An emphatic victory in Iraq would make it easier for Bush to push an economic stimulus package through Congress without watering it down, investment strategists say. On Friday, the Senate rejected an attempt to scale back the administration’s tax-cut proposals, which are popular on Wall Street.
“A president with soaring approval ratings would have a much easier time getting things done,” said Thomas Girard, managing director at asset manager Robeco USA in New York.
Bush will focus on the economy in an effort to avoid the electoral fate of his father after the 1991 Gulf War, Girard said.
“The president can be hailed as a war hero, but he knows that if unemployment rises and the stock market languishes, people will be voting with their pocketbooks in 2004.”
Skeptics say that the positive reaction to initial successes in the current Iraq war doesn’t mean the 3-year-old bear market is over. Early enthusiasm for the military effort simply diverted investors’ attention from the troubled economy and other problems facing the market.
“The hype about how this war relief rally has put us on track for another bull market is just noise. The economy is weak and getting weaker,” said Kari Pinkernell, senior U.S. strategist at Merrill Lynch & Co. in New York. “There has been a knee-jerk reaction to buy stocks, but we don’t think this is the beginning of a longer-term, fundamentally based bull market.”
Recent data showing consumer confidence at a nine-year low and weekly jobless claims running high don’t offer encouragement, she said.
Even if the U.S. achieves a resounding victory over Iraq, other geopolitical risks could be looming, Pinkernell added, pointing to the possibility of terrorist attacks against Americans and growing fears about the defiant regime in North Korea.

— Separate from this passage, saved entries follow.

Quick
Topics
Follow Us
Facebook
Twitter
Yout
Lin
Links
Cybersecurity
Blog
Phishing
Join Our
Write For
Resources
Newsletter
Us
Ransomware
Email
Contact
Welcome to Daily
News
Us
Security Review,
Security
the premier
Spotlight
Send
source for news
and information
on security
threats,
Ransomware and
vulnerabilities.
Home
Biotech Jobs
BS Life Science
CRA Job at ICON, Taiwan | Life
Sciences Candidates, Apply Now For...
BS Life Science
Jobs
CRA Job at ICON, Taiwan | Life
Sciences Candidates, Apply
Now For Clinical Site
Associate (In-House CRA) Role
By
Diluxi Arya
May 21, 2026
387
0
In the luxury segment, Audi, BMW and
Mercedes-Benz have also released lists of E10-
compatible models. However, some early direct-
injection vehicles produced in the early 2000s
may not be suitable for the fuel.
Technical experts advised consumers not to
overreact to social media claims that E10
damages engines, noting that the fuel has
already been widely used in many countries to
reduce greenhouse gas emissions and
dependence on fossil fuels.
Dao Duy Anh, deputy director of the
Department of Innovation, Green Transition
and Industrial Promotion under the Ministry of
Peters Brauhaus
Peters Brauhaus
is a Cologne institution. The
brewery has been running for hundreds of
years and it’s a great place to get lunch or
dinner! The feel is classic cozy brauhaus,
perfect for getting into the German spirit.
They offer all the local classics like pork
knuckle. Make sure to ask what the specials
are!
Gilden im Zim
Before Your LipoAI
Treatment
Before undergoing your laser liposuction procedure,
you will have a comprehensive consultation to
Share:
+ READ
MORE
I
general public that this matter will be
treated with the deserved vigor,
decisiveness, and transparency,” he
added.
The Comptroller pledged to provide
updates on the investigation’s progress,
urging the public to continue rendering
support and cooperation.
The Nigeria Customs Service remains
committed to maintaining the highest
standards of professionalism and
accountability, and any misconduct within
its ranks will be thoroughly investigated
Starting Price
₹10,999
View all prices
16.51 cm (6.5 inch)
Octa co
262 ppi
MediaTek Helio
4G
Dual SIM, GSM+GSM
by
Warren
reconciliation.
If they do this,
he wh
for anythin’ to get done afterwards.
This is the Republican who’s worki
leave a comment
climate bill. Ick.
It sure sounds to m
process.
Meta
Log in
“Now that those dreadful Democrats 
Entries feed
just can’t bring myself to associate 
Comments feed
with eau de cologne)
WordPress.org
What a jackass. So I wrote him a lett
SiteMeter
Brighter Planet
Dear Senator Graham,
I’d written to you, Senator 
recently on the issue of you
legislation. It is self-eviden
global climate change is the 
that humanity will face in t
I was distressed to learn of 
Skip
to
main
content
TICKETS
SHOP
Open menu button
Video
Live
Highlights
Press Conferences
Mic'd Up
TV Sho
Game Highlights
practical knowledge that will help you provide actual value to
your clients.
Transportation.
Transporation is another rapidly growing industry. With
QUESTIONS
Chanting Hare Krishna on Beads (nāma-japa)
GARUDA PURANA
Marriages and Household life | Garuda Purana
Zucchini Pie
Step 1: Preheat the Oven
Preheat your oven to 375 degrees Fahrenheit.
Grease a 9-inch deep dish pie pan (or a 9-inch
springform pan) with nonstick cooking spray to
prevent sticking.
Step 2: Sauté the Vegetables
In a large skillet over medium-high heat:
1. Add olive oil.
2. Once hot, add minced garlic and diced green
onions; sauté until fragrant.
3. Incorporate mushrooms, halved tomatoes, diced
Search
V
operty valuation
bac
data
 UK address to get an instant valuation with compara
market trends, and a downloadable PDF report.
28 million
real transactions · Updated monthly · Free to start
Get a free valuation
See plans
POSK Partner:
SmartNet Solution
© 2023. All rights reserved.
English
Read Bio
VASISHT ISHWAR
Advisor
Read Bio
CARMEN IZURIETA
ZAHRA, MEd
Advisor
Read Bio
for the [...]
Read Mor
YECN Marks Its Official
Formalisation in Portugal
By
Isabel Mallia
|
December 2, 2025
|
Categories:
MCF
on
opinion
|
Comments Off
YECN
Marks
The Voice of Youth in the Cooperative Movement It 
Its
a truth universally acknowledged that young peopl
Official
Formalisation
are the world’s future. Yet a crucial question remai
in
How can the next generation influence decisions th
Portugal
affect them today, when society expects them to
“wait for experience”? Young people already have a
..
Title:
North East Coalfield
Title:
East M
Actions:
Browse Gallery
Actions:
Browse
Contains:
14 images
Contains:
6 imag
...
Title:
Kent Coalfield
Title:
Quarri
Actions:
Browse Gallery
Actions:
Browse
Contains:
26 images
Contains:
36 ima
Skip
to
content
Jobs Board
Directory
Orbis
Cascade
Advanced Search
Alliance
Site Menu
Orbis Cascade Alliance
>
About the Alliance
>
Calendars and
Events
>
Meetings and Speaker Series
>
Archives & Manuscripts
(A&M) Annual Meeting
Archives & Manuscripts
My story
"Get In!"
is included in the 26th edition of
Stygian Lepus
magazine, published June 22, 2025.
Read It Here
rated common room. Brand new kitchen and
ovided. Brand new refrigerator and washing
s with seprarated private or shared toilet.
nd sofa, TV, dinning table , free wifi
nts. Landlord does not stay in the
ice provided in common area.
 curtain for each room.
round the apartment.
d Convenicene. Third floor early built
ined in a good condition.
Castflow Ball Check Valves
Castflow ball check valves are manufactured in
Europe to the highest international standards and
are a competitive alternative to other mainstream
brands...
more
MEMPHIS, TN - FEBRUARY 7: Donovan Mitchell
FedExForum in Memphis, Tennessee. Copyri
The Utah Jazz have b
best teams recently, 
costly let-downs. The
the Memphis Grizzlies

With corporate profit-reporting season for the first quarter drawing near, earnings trackers say they see reason for guarded optimism, noting that Wall Street analysts’ profit estimates have risen in the last month.
Analysts surveyed by Thomson First Call expect first-quarter profits for companies in the Standard & Poor’s 500 index to rise 8.3% from a year earlier. On Feb. 18, analysts were expecting a 7.1% increase.
Chuck Hill, Thomson’s research director, said the numbers may be skewed by strength in the energy sector that is not sustainable, especially with oil prices backing off from their peak. What’s more, first-quarter profit warnings are running ahead of last year’s rate.
On a positive note, Hill said, “the big surprise has been technology.” Warnings in that sector have come at a modest clip and expectations for profit growth have held up relatively well.
Most companies don’t start reporting earnings until mid- or late April, but Hill said early signals may come next week from consumer electronics retailers Best Buy Co. and Circuit City Stores Inc. (April 1 and April 2, respectively) and Dow index component Alcoa Inc. (April 4) and the following week from General Electric Co. (April 11).
In the meantime, investors will continue to make decisions with one eye fixed on the news from the Middle East. And the market will remain vulnerable to “modest pullbacks as the war unfolds,” said CIBC’s Kumar.